■ **Given passage**
————————
Thus, the compiler is using data apparently contained in the generated *.mod file to create inlined code that populates the default values of everything in the structure, instead of calling a constructor function.  Thus, unless I'm doing something wrong, I can't call this constructor function from C.  However, my OO Fortran is very poor (I'm an F77 and C programmer, and somewhat conversant in C++....OO Fortran is very alien to me), so it's possible I'm missing a special language trick to get this constructor exported.

Well, yes, that evolved.  Someone (@FortranFan) had said it was "important" to use default initialization of components; my comment was that this was not interoperable with C.  And that answer didn't address my question anyhow, since I noted that I was looking for a solution "without having to declare the variable and allocate the memory for it".  The proposed solution of using a "mold" to declare a parameter ignored that part, since the mold still allocates the memory for the variable (albeit in the data section of the executable and not on the stack).  However, that doesn't matter since, as I noted, the memory structure in question could be hundreds of megabytes in size, so it's still consuming memory on the target computer that it'll never use.  Thus, using a "mold" would be a.) not interoperable, and b.) doesn't save the memory from being allocated for the dummy variable, just to determine the structure size.

If you don't want me pointing out an issue with your response that has nothing to do with my original question, don't post a response that has nothing to do with my original question.

That having been said, I did neglect to transcribe over the BIND(C) attributes on the INIT_MY_MOD_TYPE() function, which may have made my requirement for interoperability not as clear.  My apologies for that omission.

@ereisch ,

Ok I'll make sure to never again reply to any of your posts following this one.  Just note what you wrote makes no sense whatsoever technically, starting with "Someone (@FortranFan) had said it was "important" to use default initialization of components; my comment was that this was not interoperable with C."  There is no connection between default initialization and interoperability with C.  Also, it is unclear what "proposed solution" is being mentioned.  What I had indicated is a named constant and it is a compile-time determination leading to a value - there is no run-time variable declaration and static or dynamic memory allocation coming into play.  The rest of the blurb is less comprehensible.
————————
■ **Set of tasks**
1: In the forum thread about calling a Fortran constructor from C, which attributes on the INIT_MY_MOD_TYPE() function does the poster say they forgot to transcribe?
2: Write a continuation of the forum thread on calling a Fortran constructor from C, starting right after its last sentence.
The records are separate material with no connection to the thread above.

■ **Available data**
————————
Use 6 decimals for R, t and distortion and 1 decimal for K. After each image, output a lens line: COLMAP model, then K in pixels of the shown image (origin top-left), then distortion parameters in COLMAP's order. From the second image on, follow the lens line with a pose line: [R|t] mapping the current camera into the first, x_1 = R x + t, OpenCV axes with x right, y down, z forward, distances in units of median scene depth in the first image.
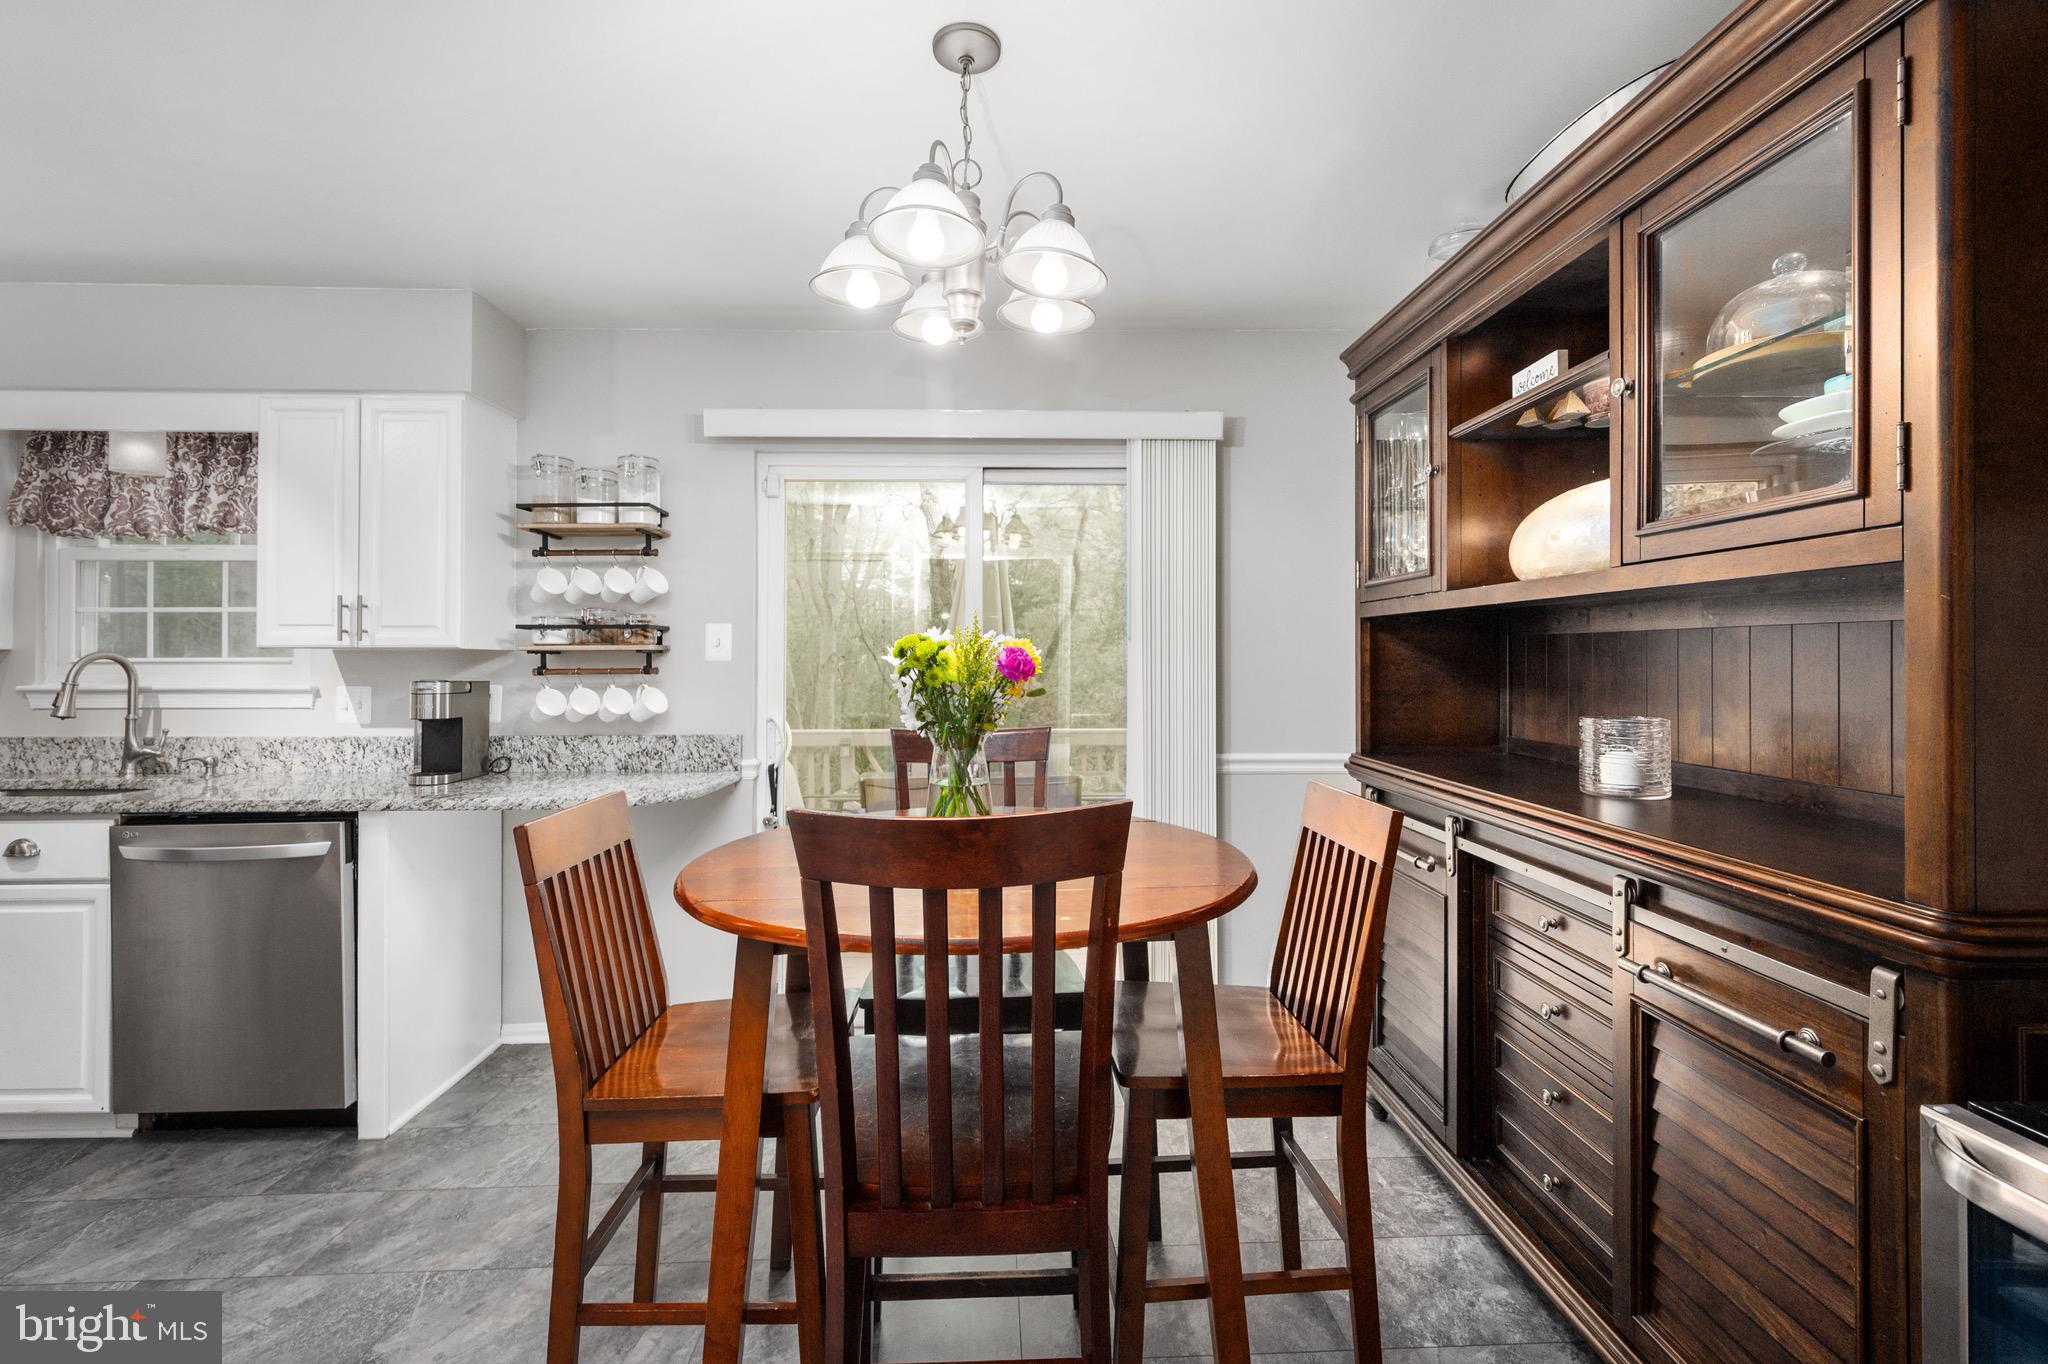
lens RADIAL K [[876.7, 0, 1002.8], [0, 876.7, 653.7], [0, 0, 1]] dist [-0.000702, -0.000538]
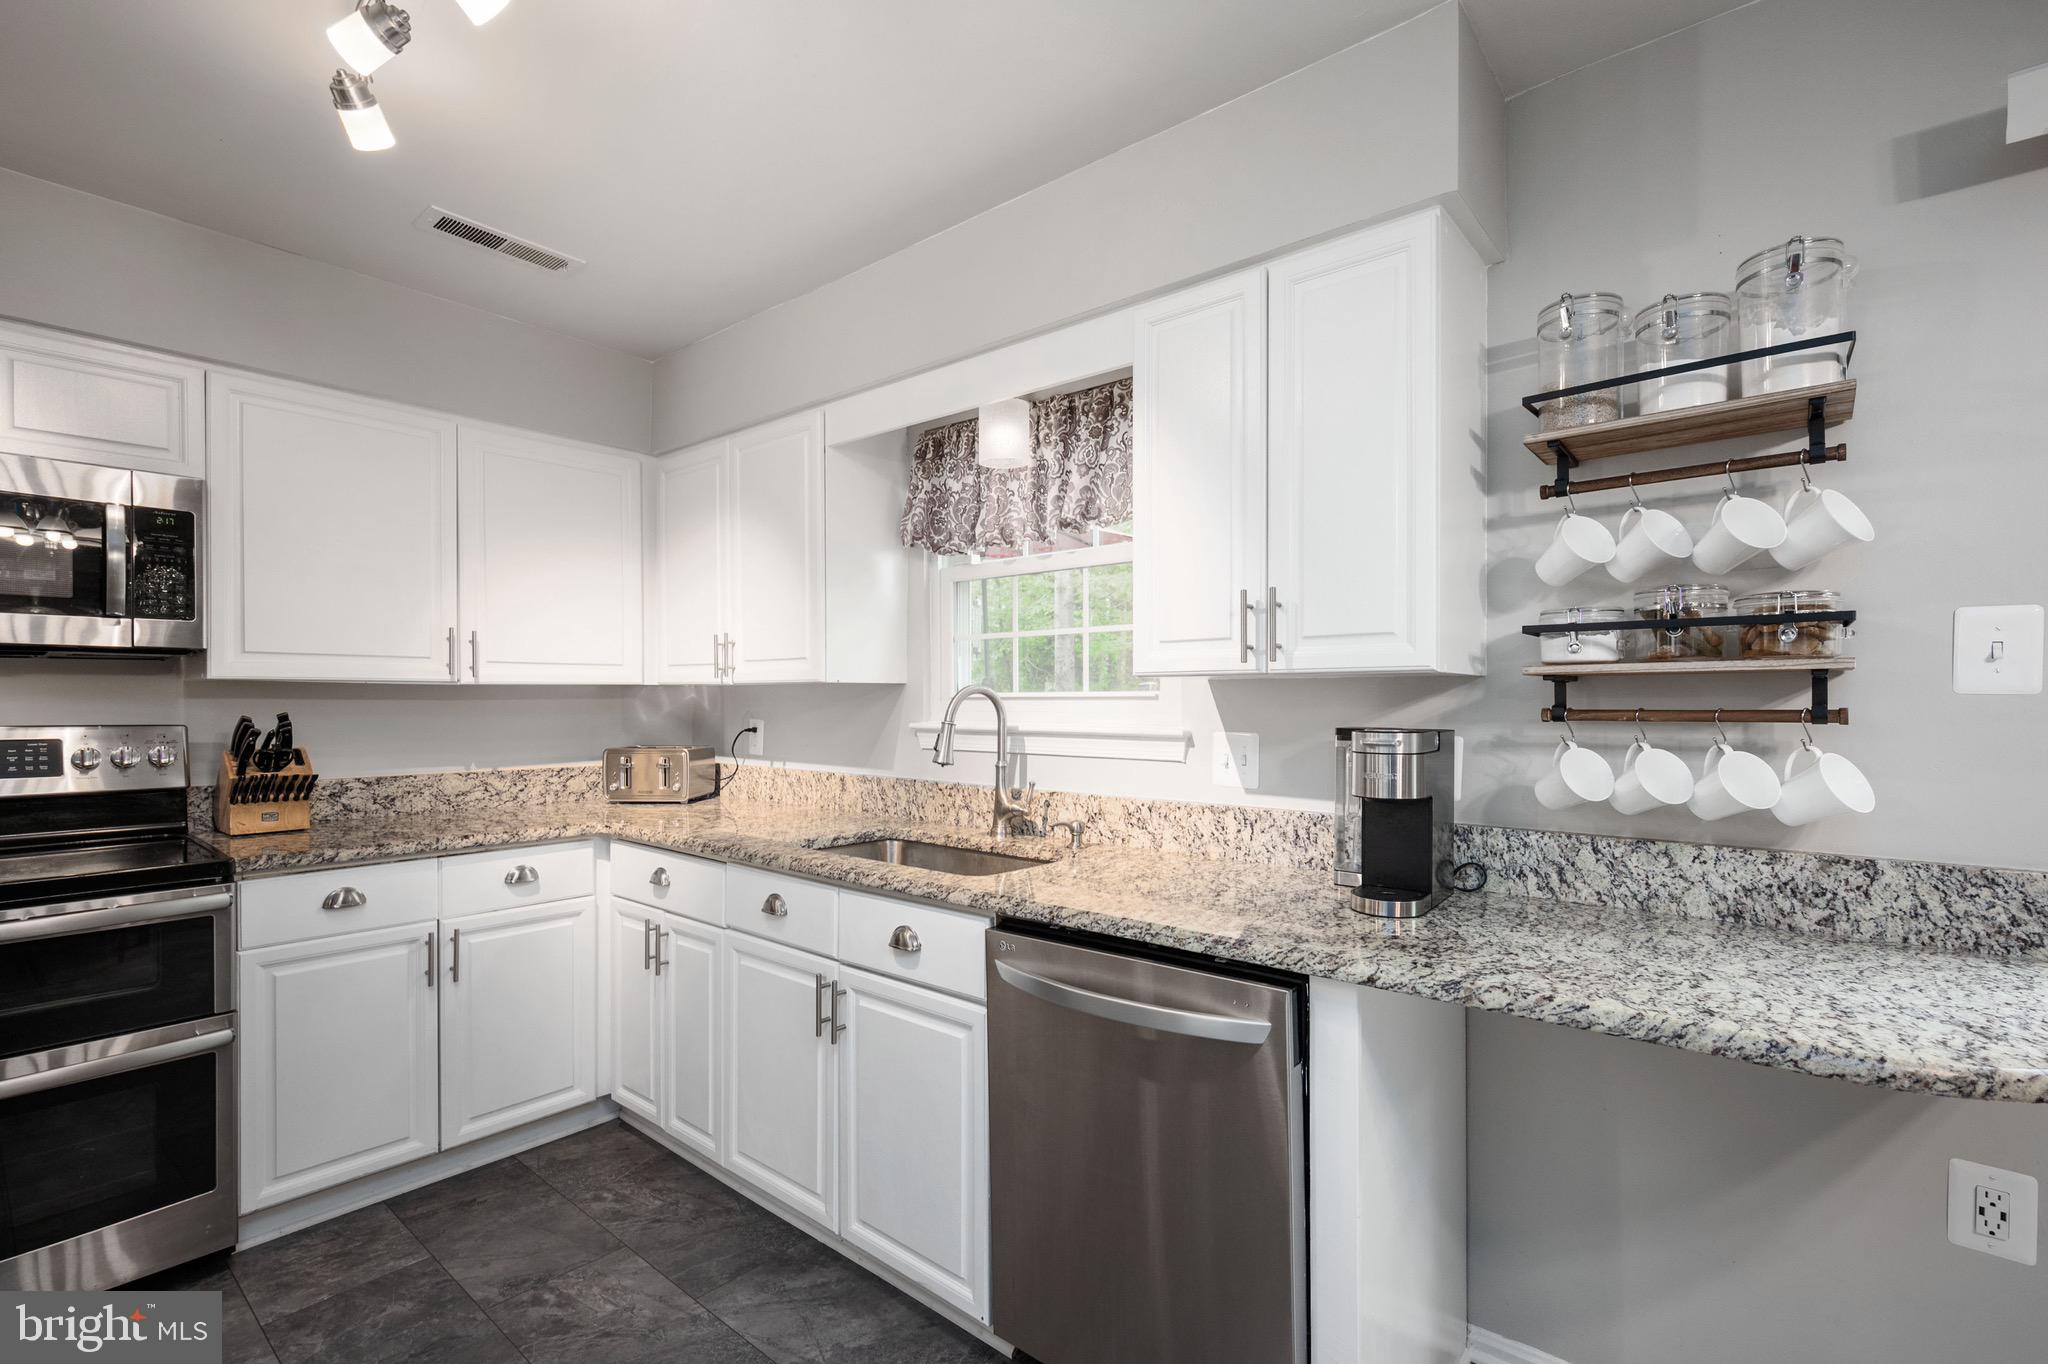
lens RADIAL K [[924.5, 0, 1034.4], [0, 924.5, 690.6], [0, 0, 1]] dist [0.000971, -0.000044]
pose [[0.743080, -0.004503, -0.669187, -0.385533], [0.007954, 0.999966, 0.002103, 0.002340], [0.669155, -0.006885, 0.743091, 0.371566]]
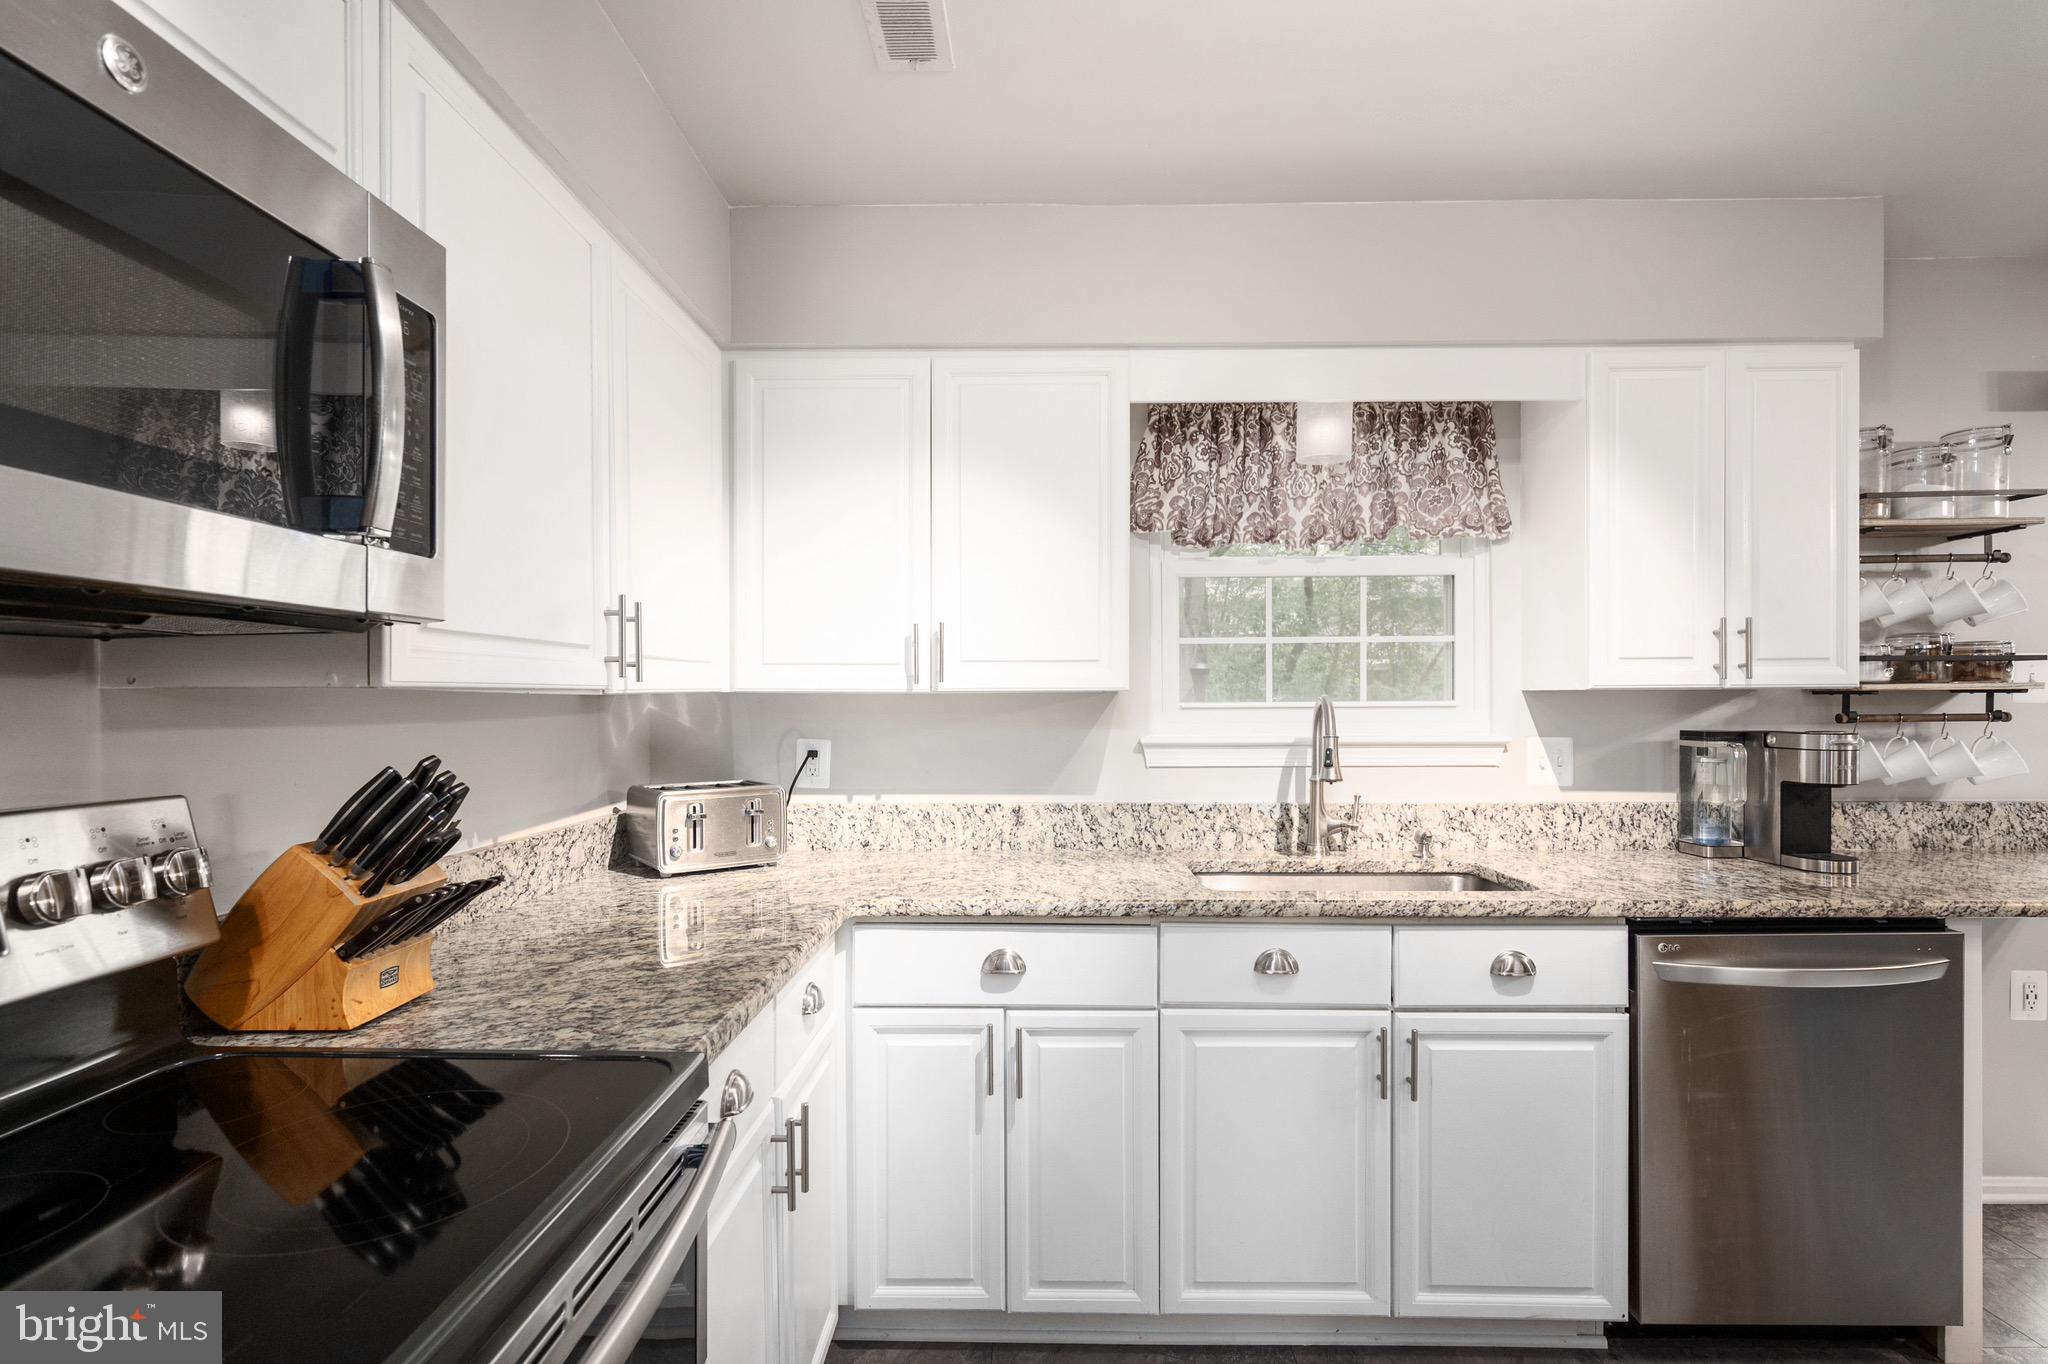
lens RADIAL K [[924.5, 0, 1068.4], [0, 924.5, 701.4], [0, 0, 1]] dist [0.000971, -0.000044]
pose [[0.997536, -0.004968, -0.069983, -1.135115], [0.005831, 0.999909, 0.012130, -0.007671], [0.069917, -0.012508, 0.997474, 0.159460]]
————————
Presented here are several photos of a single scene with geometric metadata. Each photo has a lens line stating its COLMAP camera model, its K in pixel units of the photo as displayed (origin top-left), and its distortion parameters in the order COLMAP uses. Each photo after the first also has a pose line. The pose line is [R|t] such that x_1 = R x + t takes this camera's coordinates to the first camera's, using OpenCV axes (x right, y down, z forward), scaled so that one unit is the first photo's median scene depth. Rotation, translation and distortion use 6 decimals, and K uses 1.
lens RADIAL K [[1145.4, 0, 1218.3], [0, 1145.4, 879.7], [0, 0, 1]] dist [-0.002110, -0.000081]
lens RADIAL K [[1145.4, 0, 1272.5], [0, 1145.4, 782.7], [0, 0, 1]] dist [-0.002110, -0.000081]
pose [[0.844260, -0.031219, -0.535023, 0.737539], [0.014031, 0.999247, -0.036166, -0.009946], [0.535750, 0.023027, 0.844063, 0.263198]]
————————
■ **Answers provided**
1: The BIND(C) attributes.

2:
---

@ereisch wrote:

Well, yes, that evolved.  Someone (@FortranFan) had said it was "important" to use default initialization of components; my comment was that this was not interoperable with C.  And that answer didn't address my question anyhow, since I noted that I was looking for a solution "without having to declare the variable and allocate the memory for it".  The proposed solution of using a "mold" to declare a parameter ignored that part, since the mold still allocates the memory for the variable (albeit in the data section of the executable and not on the stack).  ..

---

This is for any other readers: if the intelligible concern is to be able utilize the size of an interoperable derived type in Fortran in C code, you may consider along the following lines with an "extern" object in C which is bound to a `MODULE` entity in Fortran via bind(C):

module m
   use, intrinsic :: iso_c_binding, only : c_int, c_float, c_size_t, c_sizeof
   type, bind(C) :: t
      integer(c_int) :: a = 0 
      integer(c_int) :: b = 0 
      integer(c_int) :: c = 0 
      integer(c_float) :: d = 0.0 
   end type
   integer(c_size_t), parameter :: sz_t = c_sizeof( t() )
   integer(c_size_t), bind(C, name="t_sz") :: t_sz = sz_t
end module 

#include <stdio.h>

extern size_t t_sz;

int main() {
   printf("sizeof(t): %d\n", (int)t_sz);
}

C:\temp>ifort /c /standard-semantics m.f90
Intel(R) Fortran Intel(R) 64 Compiler Classic for applications running on Intel(R) 64, Version 2021.8.0 Build 20221119_000000
Copyright (C) 1985-2022 Intel Corporation.  All rights reserved.


C:\temp>cl /c /EHsc /W3 c.c
Microsoft (R) C/C++ Optimizing Compiler Version 19.34.31937 for x64
Copyright (C) Microsoft Corporation.  All rights reserved.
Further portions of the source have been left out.